LES QUESTIONS LITIGIEUSES

[6]                Dans la présente demande de contrôle judiciaire, le ministre a fait valoir que :

           1.         La Section d'appel a négligé de tenir compte d'éléments de preuve au sujet de l'appartenance de M. Fawaz à la Muslim Brotherhood;

           2.         La Section d'appel a appliqué le mauvais critère pour déterminer le sens de la définition d'une telle « appartenance » ;

           3.         La Section d'appel a commis une erreur en appliquant le mauvais critère pour déterminer s'il y avait « des motifs raisonnables de croire » que M. Fawaz appartenait à un organisme terroriste; et

           4.         La Section d'appel a commis une erreur en soupesant l'entrave d'ordre juridique et les circonstances humanitaires de la présente affaire.


LA NORME DE CONTRÔLE

[7]                Le ministre, citant l'expertise de la Section d'appel, a agi sur le fondement que les conclusions de la Section d'appel ne pouvaient être annulées que si elles étaient jugées manifestement déraisonnables.

L'ANALYSE

(i) La Section d'appel a-t-elle négligé de tenir compte d'éléments de preuve au sujet de l'appartenance de M. Fawaz à la Muslim Brotherhood?

=== LIGNES DU JEU ===

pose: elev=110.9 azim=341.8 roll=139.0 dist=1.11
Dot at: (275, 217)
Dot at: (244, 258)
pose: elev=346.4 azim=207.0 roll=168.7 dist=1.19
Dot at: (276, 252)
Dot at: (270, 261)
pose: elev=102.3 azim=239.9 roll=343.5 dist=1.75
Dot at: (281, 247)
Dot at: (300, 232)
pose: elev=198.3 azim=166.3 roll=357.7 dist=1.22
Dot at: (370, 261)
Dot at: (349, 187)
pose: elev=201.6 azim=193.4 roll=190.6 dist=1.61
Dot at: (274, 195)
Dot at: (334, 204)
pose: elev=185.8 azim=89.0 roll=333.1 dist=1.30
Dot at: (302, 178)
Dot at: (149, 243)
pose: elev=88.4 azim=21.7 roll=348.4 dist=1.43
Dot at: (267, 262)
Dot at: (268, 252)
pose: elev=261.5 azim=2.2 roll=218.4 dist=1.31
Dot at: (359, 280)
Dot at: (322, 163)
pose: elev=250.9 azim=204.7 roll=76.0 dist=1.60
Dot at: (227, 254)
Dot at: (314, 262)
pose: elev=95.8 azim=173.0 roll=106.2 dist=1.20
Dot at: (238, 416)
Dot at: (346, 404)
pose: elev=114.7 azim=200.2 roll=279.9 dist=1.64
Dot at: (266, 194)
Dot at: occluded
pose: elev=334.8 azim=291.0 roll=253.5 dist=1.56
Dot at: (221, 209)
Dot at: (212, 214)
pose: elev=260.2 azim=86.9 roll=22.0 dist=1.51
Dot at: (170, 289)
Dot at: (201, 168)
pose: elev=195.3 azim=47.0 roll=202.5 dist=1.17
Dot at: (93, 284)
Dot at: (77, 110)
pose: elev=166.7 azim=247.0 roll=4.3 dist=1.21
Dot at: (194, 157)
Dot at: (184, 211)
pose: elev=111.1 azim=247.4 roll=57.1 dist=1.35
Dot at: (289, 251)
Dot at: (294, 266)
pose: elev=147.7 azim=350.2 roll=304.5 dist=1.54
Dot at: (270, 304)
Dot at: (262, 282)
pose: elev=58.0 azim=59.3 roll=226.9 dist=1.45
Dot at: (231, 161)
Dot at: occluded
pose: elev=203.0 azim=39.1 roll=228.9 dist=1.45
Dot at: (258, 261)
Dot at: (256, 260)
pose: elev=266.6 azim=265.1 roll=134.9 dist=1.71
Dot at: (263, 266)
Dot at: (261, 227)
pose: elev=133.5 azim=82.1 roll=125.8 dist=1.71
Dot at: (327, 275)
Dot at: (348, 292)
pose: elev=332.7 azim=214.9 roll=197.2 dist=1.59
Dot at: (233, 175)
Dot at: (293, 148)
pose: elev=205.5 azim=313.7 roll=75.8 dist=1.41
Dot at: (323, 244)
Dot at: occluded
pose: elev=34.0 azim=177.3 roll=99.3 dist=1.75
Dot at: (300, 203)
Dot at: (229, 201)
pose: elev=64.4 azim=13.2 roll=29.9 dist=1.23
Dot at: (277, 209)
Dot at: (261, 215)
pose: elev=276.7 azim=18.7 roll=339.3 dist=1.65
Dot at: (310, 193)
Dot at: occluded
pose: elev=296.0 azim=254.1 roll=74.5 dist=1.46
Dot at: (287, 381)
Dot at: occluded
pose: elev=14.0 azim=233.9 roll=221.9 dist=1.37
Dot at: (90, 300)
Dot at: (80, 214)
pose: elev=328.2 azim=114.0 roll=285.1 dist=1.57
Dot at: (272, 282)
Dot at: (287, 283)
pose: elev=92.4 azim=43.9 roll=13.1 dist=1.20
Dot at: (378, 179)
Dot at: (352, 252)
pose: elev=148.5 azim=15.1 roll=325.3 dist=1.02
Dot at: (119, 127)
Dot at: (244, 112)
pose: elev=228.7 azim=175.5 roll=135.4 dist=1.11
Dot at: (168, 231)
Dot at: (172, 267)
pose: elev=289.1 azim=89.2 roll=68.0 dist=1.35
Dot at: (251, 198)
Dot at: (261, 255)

=== TRAVAIL DEMANDÉ ===
• 1. Répondez à ces questions sur le texte extrait :
(a) À quelle organisation se rapporte l'appartenance de M. Fawaz dont parle le premier point soulevé par le ministre ?
(b) À quelle condition, selon le ministre, les conclusions de la Section d'appel pouvaient-elles être annulées ?
(c) Quels deux éléments la Section d'appel aurait-elle mal soupesés, d'après le quatrième point ?
• 2. Rédigez la suite du texte extrait, après sa dernière phrase.

=== RÉPONSES FOURNIES ===
• 1.
(a) La Muslim Brotherhood.
(b) Seulement si elles étaient jugées manifestement déraisonnables.
(c) L'entrave d'ordre juridique et les circonstances humanitaires de l'affaire.

• 2.
[8]                Dans le mémoire supplémentaire qui a été déposé pour son compte, le ministre a mentionné les éléments de preuve dont disposait la Section d'appel qui, à son avis, établissait que M. Fawaz appartenait à la Muslim Brotherhood. Hormis une lettre que l'avocat de ce dernier a fait parvenir aux autorités de l'Immigration, les éléments de preuve sur lesquels le ministre s'est fondé consistaient en diverses déclarations que M. Fawaz avait antérieurement faites, outre le fait qu'il avait revendiquer le statut de réfugié en raison de son appartenance à la Muslim Brotherhood.

[9]                Je suis convaincue, sur la base de son contenu, que la lettre de l'avocat aux autorités de l'Immigration n'avait aucune valeur probante en ce qui concerne la question de savoir si M. Fawaz appartenait à la Muslim Brotherhood.

[10]            Pour ce qui est des autres éléments de preuve que le ministre a mentionnés, l'analyse de cette question par la Section d'appel se terminait de la façon suivante :

[TRADUCTION] Dans un affidavit qu'il a produit dans le cadre de sa demande de contrôle judiciaire du refus, M. Fawaz fournit ses propres notes d'entrevue, qu'il aurait, selon lui, prises immédiatement après l'entrevue, comme M. Belanger paraît l'avoir fait. Il reconnaît qu'il a dit qu'il « appartenait » à la Muslim Brotherhood « sans mener d'activités » . Il explique dans l'affidavit, à peu près de la même façon dont il a témoigné, qu'il avait voulu dire qu'il « appartenait » au mouvement dans la mesure où il y était associé, et non parce qu'il était un membre en bonne et due forme ou reconnu d'un organisme.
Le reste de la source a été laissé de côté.